Premiere am 28. März 2010 um 16 Uhr im Opernhaus

Endzeitstimmung und Sinnfragen sind es, die Calixto Bieito in seiner Interpretation von Richard Wagners „Parsifal“ beschäftigen. „Wer ist böse?“ fragt Parsifal. Weiß Gurnemanz die Antwort?

Der katalanische Regisseur sucht dabei mit Manfred Honeck die Antworten aus der Wagner-Partitur zu lesen.

Mit der Titelpartie des Parsifal gibt Andrew Richards in Stuttgart sein Debüt. Amfortas verkörpert der aus den USA stammende Gregg Baker, der Däne Stephen Milling ist alternierend mit Johann Tilli als Gurnemanz zu hören. Kundry singt das Stuttgarter Ensemble¬mitglied Christiane Iven, Claudio Otelli die Partie des Klingsor.

**AUFGABE 1:** Fasse den Textabschnitt zur Stuttgarter „Parsifal“-Premiere in zwei Sätzen zusammen.
**AUFGABE 2:** Schreibe die Zeilen der Liste unverändert ab, beginnend mit ihrer ersten Zeile und endend mit der Zeile, die „genus: Psorothamnus“ enthält. Beide Grenzzeilen gehören dazu, weitere Zeilen nicht.
Der Textabschnitt und die Liste haben inhaltlich nichts miteinander zu tun.

**LISTE ZUR AUFGABE:**
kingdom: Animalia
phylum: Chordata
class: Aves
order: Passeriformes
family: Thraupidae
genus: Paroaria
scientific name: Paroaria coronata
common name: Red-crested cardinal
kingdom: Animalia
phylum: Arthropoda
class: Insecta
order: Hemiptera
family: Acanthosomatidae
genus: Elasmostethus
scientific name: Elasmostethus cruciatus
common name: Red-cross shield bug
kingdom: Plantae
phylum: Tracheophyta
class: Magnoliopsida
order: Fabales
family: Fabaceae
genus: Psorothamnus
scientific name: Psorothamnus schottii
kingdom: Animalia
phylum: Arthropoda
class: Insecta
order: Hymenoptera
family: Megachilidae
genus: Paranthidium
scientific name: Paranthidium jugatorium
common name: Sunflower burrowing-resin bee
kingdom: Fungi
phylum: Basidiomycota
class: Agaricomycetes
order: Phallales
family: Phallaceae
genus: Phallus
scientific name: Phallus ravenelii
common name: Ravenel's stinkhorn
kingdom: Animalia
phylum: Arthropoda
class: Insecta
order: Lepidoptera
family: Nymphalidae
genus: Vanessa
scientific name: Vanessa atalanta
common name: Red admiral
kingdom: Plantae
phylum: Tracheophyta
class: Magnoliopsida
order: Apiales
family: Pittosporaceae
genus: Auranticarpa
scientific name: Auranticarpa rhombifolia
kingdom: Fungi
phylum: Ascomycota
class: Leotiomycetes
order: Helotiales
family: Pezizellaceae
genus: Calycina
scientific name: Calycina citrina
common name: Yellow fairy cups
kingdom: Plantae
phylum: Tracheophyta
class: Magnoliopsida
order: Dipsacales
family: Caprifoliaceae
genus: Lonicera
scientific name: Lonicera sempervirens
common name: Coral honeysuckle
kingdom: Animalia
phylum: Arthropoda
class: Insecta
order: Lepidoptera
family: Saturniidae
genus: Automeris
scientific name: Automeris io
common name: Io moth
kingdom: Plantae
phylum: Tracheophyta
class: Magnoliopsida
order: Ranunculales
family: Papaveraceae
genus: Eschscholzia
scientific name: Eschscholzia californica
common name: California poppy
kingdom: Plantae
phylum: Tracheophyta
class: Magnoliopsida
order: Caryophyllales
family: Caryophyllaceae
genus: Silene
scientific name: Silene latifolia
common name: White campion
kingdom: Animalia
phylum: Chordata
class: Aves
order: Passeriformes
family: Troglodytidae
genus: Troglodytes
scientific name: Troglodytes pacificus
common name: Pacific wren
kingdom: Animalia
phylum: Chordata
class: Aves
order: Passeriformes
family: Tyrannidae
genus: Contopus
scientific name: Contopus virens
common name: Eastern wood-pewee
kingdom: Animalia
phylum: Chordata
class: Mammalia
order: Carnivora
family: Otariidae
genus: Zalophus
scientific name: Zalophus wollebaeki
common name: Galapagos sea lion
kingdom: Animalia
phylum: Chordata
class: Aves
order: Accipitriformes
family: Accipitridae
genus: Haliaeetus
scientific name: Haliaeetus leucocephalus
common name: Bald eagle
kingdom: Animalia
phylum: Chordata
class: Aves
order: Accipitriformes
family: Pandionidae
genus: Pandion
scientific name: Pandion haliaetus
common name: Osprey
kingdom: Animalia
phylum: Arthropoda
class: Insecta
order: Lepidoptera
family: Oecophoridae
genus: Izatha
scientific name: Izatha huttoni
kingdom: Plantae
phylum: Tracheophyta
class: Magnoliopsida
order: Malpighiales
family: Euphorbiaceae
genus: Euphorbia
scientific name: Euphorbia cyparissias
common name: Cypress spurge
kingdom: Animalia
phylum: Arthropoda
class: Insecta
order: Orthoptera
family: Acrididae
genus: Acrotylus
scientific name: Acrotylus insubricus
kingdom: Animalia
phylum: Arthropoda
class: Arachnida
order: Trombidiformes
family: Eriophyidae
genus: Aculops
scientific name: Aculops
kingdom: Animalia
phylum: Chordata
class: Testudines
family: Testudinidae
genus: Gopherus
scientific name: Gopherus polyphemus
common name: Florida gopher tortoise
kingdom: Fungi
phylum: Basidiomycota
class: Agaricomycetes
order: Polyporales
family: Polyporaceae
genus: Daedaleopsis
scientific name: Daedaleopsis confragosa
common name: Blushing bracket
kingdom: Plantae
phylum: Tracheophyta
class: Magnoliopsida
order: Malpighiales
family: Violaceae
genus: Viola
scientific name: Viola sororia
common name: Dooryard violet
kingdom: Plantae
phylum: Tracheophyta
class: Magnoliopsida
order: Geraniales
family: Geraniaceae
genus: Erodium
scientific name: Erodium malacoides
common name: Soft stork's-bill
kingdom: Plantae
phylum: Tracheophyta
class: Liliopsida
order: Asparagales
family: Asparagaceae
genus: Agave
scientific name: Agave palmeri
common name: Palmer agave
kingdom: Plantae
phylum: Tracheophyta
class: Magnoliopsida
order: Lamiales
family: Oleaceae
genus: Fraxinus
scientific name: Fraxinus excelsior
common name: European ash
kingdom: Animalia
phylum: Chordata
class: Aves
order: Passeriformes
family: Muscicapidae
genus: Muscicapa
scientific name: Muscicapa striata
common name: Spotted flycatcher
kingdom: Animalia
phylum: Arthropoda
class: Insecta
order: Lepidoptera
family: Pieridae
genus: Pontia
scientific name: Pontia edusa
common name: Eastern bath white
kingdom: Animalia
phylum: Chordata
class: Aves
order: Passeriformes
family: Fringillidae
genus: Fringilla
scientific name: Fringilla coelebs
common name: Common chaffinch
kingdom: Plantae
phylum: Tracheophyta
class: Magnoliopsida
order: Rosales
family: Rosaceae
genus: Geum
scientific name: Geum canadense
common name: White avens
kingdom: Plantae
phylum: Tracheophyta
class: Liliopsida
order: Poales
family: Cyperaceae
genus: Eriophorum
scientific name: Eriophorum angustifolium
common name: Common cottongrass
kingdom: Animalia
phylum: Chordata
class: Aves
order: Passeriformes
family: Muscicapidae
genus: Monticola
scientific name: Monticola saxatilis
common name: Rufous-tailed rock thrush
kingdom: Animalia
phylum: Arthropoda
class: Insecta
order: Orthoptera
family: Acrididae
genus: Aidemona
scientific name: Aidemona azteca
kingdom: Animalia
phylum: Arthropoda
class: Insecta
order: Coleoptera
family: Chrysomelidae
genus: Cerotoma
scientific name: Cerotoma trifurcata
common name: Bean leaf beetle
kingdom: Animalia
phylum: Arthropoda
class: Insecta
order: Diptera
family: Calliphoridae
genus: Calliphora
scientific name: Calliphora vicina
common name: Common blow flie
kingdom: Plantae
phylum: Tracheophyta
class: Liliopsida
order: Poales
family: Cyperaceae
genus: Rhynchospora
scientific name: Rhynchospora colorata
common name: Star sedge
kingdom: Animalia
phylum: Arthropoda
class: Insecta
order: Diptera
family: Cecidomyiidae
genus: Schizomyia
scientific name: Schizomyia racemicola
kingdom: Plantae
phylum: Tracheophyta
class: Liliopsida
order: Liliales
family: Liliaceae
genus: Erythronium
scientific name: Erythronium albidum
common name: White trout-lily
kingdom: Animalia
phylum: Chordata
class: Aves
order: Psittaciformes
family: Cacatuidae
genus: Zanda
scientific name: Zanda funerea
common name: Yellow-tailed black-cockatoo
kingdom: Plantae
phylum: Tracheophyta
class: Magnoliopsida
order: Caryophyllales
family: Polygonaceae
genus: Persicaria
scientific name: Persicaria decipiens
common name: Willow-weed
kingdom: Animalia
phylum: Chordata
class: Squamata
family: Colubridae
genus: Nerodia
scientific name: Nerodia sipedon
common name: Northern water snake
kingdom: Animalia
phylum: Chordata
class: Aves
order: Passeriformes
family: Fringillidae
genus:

**VOLLSTÄNDIGE LÖSUNG 1:** Calixto Bieitos Interpretation von Richard Wagners „Parsifal“ hat am 28. März 2010 um 16 Uhr im Opernhaus Premiere und kreist um Endzeitstimmung und Sinnfragen, wobei der katalanische Regisseur gemeinsam mit Manfred Honeck die Antworten aus der Wagner-Partitur zu lesen sucht. Andrew Richards gibt mit der Titelpartie sein Debüt in Stuttgart, Gregg Baker verkörpert Amfortas, Stephen Milling und Johann Tilli singen alternierend den Gurnemanz, Christiane Iven singt die Kundry und Claudio Otelli den Klingsor.

**VOLLSTÄNDIGE LÖSUNG 2:**
kingdom: Animalia
phylum: Chordata
class: Aves
order: Passeriformes
family: Thraupidae
genus: Paroaria
scientific name: Paroaria coronata
common name: Red-crested cardinal
kingdom: Animalia
phylum: Arthropoda
class: Insecta
order: Hemiptera
family: Acanthosomatidae
genus: Elasmostethus
scientific name: Elasmostethus cruciatus
common name: Red-cross shield bug
kingdom: Plantae
phylum: Tracheophyta
class: Magnoliopsida
order: Fabales
family: Fabaceae
genus: Psorothamnus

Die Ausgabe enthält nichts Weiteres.